### [Raw records]
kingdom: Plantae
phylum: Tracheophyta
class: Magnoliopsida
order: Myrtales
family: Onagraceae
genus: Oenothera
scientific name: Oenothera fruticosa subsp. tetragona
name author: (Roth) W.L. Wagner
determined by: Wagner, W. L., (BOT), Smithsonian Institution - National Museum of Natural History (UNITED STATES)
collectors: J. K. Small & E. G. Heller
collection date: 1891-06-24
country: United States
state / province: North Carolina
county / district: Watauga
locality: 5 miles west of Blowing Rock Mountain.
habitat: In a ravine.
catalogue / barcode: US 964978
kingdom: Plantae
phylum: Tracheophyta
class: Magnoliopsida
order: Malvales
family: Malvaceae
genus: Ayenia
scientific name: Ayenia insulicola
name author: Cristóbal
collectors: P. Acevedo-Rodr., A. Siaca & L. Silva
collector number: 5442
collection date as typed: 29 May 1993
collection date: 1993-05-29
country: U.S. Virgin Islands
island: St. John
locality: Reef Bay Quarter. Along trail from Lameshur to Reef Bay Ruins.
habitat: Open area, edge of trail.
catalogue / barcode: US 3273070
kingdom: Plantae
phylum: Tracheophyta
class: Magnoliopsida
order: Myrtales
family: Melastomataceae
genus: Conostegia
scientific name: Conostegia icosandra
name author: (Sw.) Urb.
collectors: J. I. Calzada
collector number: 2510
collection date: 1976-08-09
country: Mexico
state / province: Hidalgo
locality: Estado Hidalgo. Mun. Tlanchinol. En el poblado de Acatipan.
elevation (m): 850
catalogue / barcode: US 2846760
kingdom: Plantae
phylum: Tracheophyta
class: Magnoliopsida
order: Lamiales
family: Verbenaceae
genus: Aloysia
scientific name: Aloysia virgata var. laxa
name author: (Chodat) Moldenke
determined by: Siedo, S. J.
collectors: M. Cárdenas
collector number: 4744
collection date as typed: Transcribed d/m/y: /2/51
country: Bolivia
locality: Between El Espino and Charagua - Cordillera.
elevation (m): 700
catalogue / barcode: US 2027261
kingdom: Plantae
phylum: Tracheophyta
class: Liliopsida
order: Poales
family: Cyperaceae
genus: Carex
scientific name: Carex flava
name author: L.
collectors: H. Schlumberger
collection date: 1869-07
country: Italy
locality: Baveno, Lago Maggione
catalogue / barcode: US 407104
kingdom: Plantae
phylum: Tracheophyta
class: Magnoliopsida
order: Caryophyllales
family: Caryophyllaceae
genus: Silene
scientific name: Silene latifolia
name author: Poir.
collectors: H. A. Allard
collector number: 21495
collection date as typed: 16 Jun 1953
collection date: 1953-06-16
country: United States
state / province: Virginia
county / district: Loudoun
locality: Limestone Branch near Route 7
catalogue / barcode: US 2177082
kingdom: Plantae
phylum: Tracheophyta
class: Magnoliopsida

### [Exercise]
Reproduce the stretch of the records from the line containing "collection date as typed: 29 May 1993" through the line containing "genus: Aloysia", character for character.

### [Answer]
collection date as typed: 29 May 1993
collection date: 1993-05-29
country: U.S. Virgin Islands
island: St. John
locality: Reef Bay Quarter. Along trail from Lameshur to Reef Bay Ruins.
habitat: Open area, edge of trail.
catalogue / barcode: US 3273070
kingdom: Plantae
phylum: Tracheophyta
class: Magnoliopsida
order: Myrtales
family: Melastomataceae
genus: Conostegia
scientific name: Conostegia icosandra
name author: (Sw.) Urb.
collectors: J. I. Calzada
collector number: 2510
collection date: 1976-08-09
country: Mexico
state / province: Hidalgo
locality: Estado Hidalgo. Mun. Tlanchinol. En el poblado de Acatipan.
elevation (m): 850
catalogue / barcode: US 2846760
kingdom: Plantae
phylum: Tracheophyta
class: Magnoliopsida
order: Lamiales
family: Verbenaceae
genus: Aloysia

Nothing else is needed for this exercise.